## TASK PROMPT
Do not carry the pictures over; copy every other part of the entries exactly.

## GIVEN DATA
===
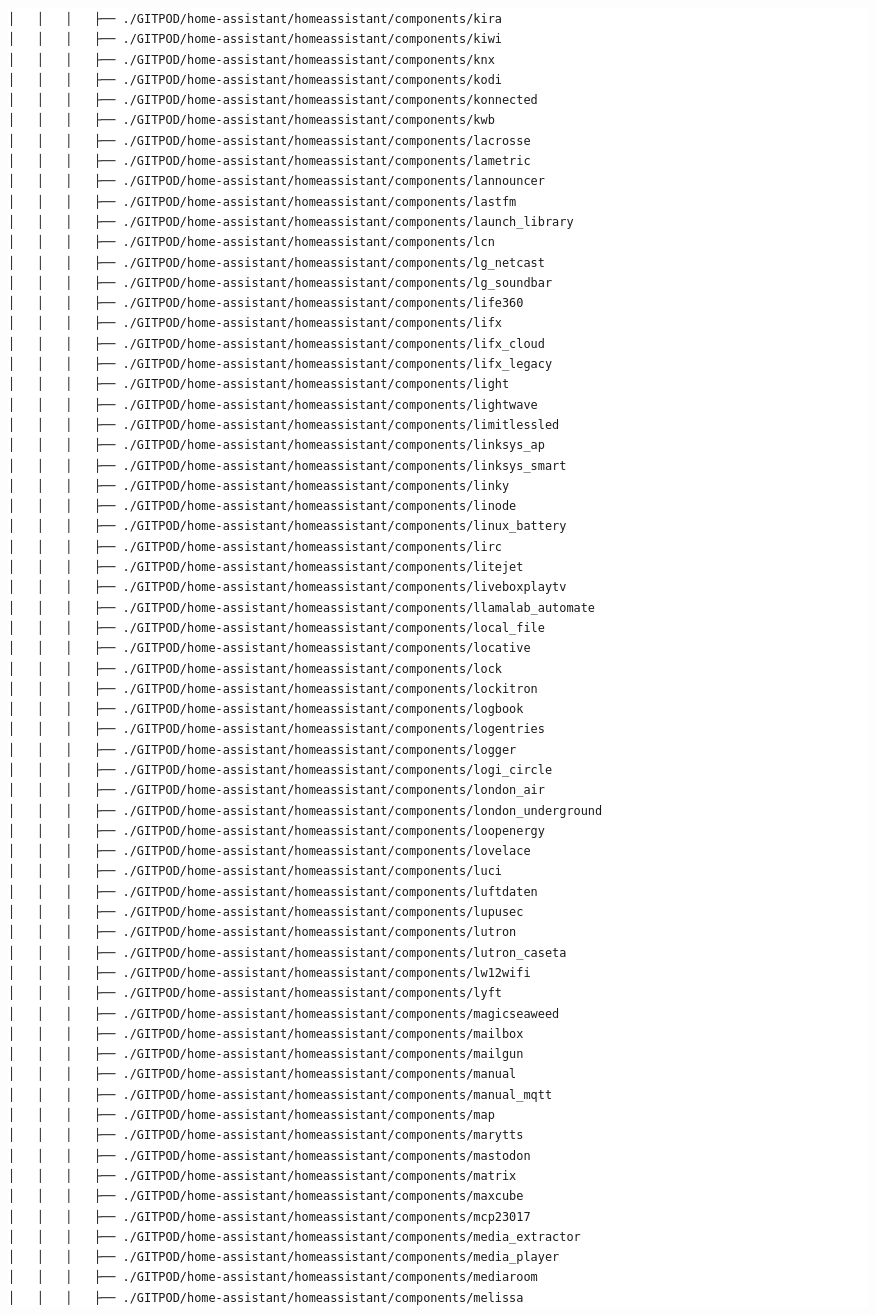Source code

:     │   │   │   ├── ./GITPOD/home-assistant/homeassistant/components/kira
    │   │   │   ├── ./GITPOD/home-assistant/homeassistant/components/kiwi
    │   │   │   ├── ./GITPOD/home-assistant/homeassistant/components/knx
    │   │   │   ├── ./GITPOD/home-assistant/homeassistant/components/kodi
    │   │   │   ├── ./GITPOD/home-assistant/homeassistant/components/konnected
    │   │   │   ├── ./GITPOD/home-assistant/homeassistant/components/kwb
    │   │   │   ├── ./GITPOD/home-assistant/homeassistant/components/lacrosse
    │   │   │   ├── ./GITPOD/home-assistant/homeassistant/components/lametric
    │   │   │   ├── ./GITPOD/home-assistant/homeassistant/components/lannouncer
    │   │   │   ├── ./GITPOD/home-assistant/homeassistant/components/lastfm
    │   │   │   ├── ./GITPOD/home-assistant/homeassistant/components/launch_library
    │   │   │   ├── ./GITPOD/home-assistant/homeassistant/components/lcn
    │   │   │   ├── ./GITPOD/home-assistant/homeassistant/components/lg_netcast
    │   │   │   ├── ./GITPOD/home-assistant/homeassistant/components/lg_soundbar
    │   │   │   ├── ./GITPOD/home-assistant/homeassistant/components/life360
    │   │   │   ├── ./GITPOD/home-assistant/homeassistant/components/lifx
    │   │   │   ├── ./GITPOD/home-assistant/homeassistant/components/lifx_cloud
    │   │   │   ├── ./GITPOD/home-assistant/homeassistant/components/lifx_legacy
    │   │   │   ├── ./GITPOD/home-assistant/homeassistant/components/light
    │   │   │   ├── ./GITPOD/home-assistant/homeassistant/components/lightwave
    │   │   │   ├── ./GITPOD/home-assistant/homeassistant/components/limitlessled
    │   │   │   ├── ./GITPOD/home-assistant/homeassistant/components/linksys_ap
    │   │   │   ├── ./GITPOD/home-assistant/homeassistant/components/linksys_smart
    │   │   │   ├── ./GITPOD/home-assistant/homeassistant/components/linky
    │   │   │   ├── ./GITPOD/home-assistant/homeassistant/components/linode
    │   │   │   ├── ./GITPOD/home-assistant/homeassistant/components/linux_battery
    │   │   │   ├── ./GITPOD/home-assistant/homeassistant/components/lirc
    │   │   │   ├── ./GITPOD/home-assistant/homeassistant/components/litejet
    │   │   │   ├── ./GITPOD/home-assistant/homeassistant/components/liveboxplaytv
    │   │   │   ├── ./GITPOD/home-assistant/homeassistant/components/llamalab_automate
    │   │   │   ├── ./GITPOD/home-assistant/homeassistant/components/local_file
    │   │   │   ├── ./GITPOD/home-assistant/homeassistant/components/locative
    │   │   │   ├── ./GITPOD/home-assistant/homeassistant/components/lock
    │   │   │   ├── ./GITPOD/home-assistant/homeassistant/components/lockitron
    │   │   │   ├── ./GITPOD/home-assistant/homeassistant/components/logbook
    │   │   │   ├── ./GITPOD/home-assistant/homeassistant/components/logentries
    │   │   │   ├── ./GITPOD/home-assistant/homeassistant/components/logger
    │   │   │   ├── ./GITPOD/home-assistant/homeassistant/components/logi_circle
    │   │   │   ├── ./GITPOD/home-assistant/homeassistant/components/london_air
    │   │   │   ├── ./GITPOD/home-assistant/homeassistant/components/london_underground
    │   │   │   ├── ./GITPOD/home-assistant/homeassistant/components/loopenergy
    │   │   │   ├── ./GITPOD/home-assistant/homeassistant/components/lovelace
    │   │   │   ├── ./GITPOD/home-assistant/homeassistant/components/luci
    │   │   │   ├── ./GITPOD/home-assistant/homeassistant/components/luftdaten
    │   │   │   ├── ./GITPOD/home-assistant/homeassistant/components/lupusec
    │   │   │   ├── ./GITPOD/home-assistant/homeassistant/components/lutron
    │   │   │   ├── ./GITPOD/home-assistant/homeassistant/components/lutron_caseta
    │   │   │   ├── ./GITPOD/home-assistant/homeassistant/components/lw12wifi
    │   │   │   ├── ./GITPOD/home-assistant/homeassistant/components/lyft
    │   │   │   ├── ./GITPOD/home-assistant/homeassistant/components/magicseaweed
    │   │   │   ├── ./GITPOD/home-assistant/homeassistant/components/mailbox
    │   │   │   ├── ./GITPOD/home-assistant/homeassistant/components/mailgun
    │   │   │   ├── ./GITPOD/home-assistant/homeassistant/components/manual
    │   │   │   ├── ./GITPOD/home-assistant/homeassistant/components/manual_mqtt
    │   │   │   ├── ./GITPOD/home-assistant/homeassistant/components/map
    │   │   │   ├── ./GITPOD/home-assistant/homeassistant/components/marytts
    │   │   │   ├── ./GITPOD/home-assistant/homeassistant/components/mastodon
    │   │   │   ├── ./GITPOD/home-assistant/homeassistant/components/matrix
    │   │   │   ├── ./GITPOD/home-assistant/homeassistant/components/maxcube
    │   │   │   ├── ./GITPOD/home-assistant/homeassistant/components/mcp23017
    │   │   │   ├── ./GITPOD/home-assistant/homeassistant/components/media_extractor
    │   │   │   ├── ./GITPOD/home-assistant/homeassistant/components/media_player
    │   │   │   ├── ./GITPOD/home-assistant/homeassistant/components/mediaroom
    │   │   │   ├── ./GITPOD/home-assistant/homeassistant/components/melissa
===
## RESPONSE
Source code

:     │   │   │   ├── ./GITPOD/home-assistant/homeassistant/components/kira
    │   │   │   ├── ./GITPOD/home-assistant/homeassistant/components/kiwi
    │   │   │   ├── ./GITPOD/home-assistant/homeassistant/components/knx
    │   │   │   ├── ./GITPOD/home-assistant/homeassistant/components/kodi
    │   │   │   ├── ./GITPOD/home-assistant/homeassistant/components/konnected
    │   │   │   ├── ./GITPOD/home-assistant/homeassistant/components/kwb
    │   │   │   ├── ./GITPOD/home-assistant/homeassistant/components/lacrosse
    │   │   │   ├── ./GITPOD/home-assistant/homeassistant/components/lametric
    │   │   │   ├── ./GITPOD/home-assistant/homeassistant/components/lannouncer
    │   │   │   ├── ./GITPOD/home-assistant/homeassistant/components/lastfm
    │   │   │   ├── ./GITPOD/home-assistant/homeassistant/components/launch_library
    │   │   │   ├── ./GITPOD/home-assistant/homeassistant/components/lcn
    │   │   │   ├── ./GITPOD/home-assistant/homeassistant/components/lg_netcast
    │   │   │   ├── ./GITPOD/home-assistant/homeassistant/components/lg_soundbar
    │   │   │   ├── ./GITPOD/home-assistant/homeassistant/components/life360
    │   │   │   ├── ./GITPOD/home-assistant/homeassistant/components/lifx
    │   │   │   ├── ./GITPOD/home-assistant/homeassistant/components/lifx_cloud
    │   │   │   ├── ./GITPOD/home-assistant/homeassistant/components/lifx_legacy
    │   │   │   ├── ./GITPOD/home-assistant/homeassistant/components/light
    │   │   │   ├── ./GITPOD/home-assistant/homeassistant/components/lightwave
    │   │   │   ├── ./GITPOD/home-assistant/homeassistant/components/limitlessled
    │   │   │   ├── ./GITPOD/home-assistant/homeassistant/components/linksys_ap
    │   │   │   ├── ./GITPOD/home-assistant/homeassistant/components/linksys_smart
    │   │   │   ├── ./GITPOD/home-assistant/homeassistant/components/linky
    │   │   │   ├── ./GITPOD/home-assistant/homeassistant/components/linode
    │   │   │   ├── ./GITPOD/home-assistant/homeassistant/components/linux_battery
    │   │   │   ├── ./GITPOD/home-assistant/homeassistant/components/lirc
    │   │   │   ├── ./GITPOD/home-assistant/homeassistant/components/litejet
    │   │   │   ├── ./GITPOD/home-assistant/homeassistant/components/liveboxplaytv
    │   │   │   ├── ./GITPOD/home-assistant/homeassistant/components/llamalab_automate
    │   │   │   ├── ./GITPOD/home-assistant/homeassistant/components/local_file
    │   │   │   ├── ./GITPOD/home-assistant/homeassistant/components/locative
    │   │   │   ├── ./GITPOD/home-assistant/homeassistant/components/lock
    │   │   │   ├── ./GITPOD/home-assistant/homeassistant/components/lockitron
    │   │   │   ├── ./GITPOD/home-assistant/homeassistant/components/logbook
    │   │   │   ├── ./GITPOD/home-assistant/homeassistant/components/logentries
    │   │   │   ├── ./GITPOD/home-assistant/homeassistant/components/logger
    │   │   │   ├── ./GITPOD/home-assistant/homeassistant/components/logi_circle
    │   │   │   ├── ./GITPOD/home-assistant/homeassistant/components/london_air
    │   │   │   ├── ./GITPOD/home-assistant/homeassistant/components/london_underground
    │   │   │   ├── ./GITPOD/home-assistant/homeassistant/components/loopenergy
    │   │   │   ├── ./GITPOD/home-assistant/homeassistant/components/lovelace
    │   │   │   ├── ./GITPOD/home-assistant/homeassistant/components/luci
    │   │   │   ├── ./GITPOD/home-assistant/homeassistant/components/luftdaten
    │   │   │   ├── ./GITPOD/home-assistant/homeassistant/components/lupusec
    │   │   │   ├── ./GITPOD/home-assistant/homeassistant/components/lutron
    │   │   │   ├── ./GITPOD/home-assistant/homeassistant/components/lutron_caseta
    │   │   │   ├── ./GITPOD/home-assistant/homeassistant/components/lw12wifi
    │   │   │   ├── ./GITPOD/home-assistant/homeassistant/components/lyft
    │   │   │   ├── ./GITPOD/home-assistant/homeassistant/components/magicseaweed
    │   │   │   ├── ./GITPOD/home-assistant/homeassistant/components/mailbox
    │   │   │   ├── ./GITPOD/home-assistant/homeassistant/components/mailgun
    │   │   │   ├── ./GITPOD/home-assistant/homeassistant/components/manual
    │   │   │   ├── ./GITPOD/home-assistant/homeassistant/components/manual_mqtt
    │   │   │   ├── ./GITPOD/home-assistant/homeassistant/components/map
    │   │   │   ├── ./GITPOD/home-assistant/homeassistant/components/marytts
    │   │   │   ├── ./GITPOD/home-assistant/homeassistant/components/mastodon
    │   │   │   ├── ./GITPOD/home-assistant/homeassistant/components/matrix
    │   │   │   ├── ./GITPOD/home-assistant/homeassistant/components/maxcube
    │   │   │   ├── ./GITPOD/home-assistant/homeassistant/components/mcp23017
    │   │   │   ├── ./GITPOD/home-assistant/homeassistant/components/media_extractor
    │   │   │   ├── ./GITPOD/home-assistant/homeassistant/components/media_player
    │   │   │   ├── ./GITPOD/home-assistant/homeassistant/components/mediaroom
    │   │   │   ├── ./GITPOD/home-assistant/homeassistant/components/melissa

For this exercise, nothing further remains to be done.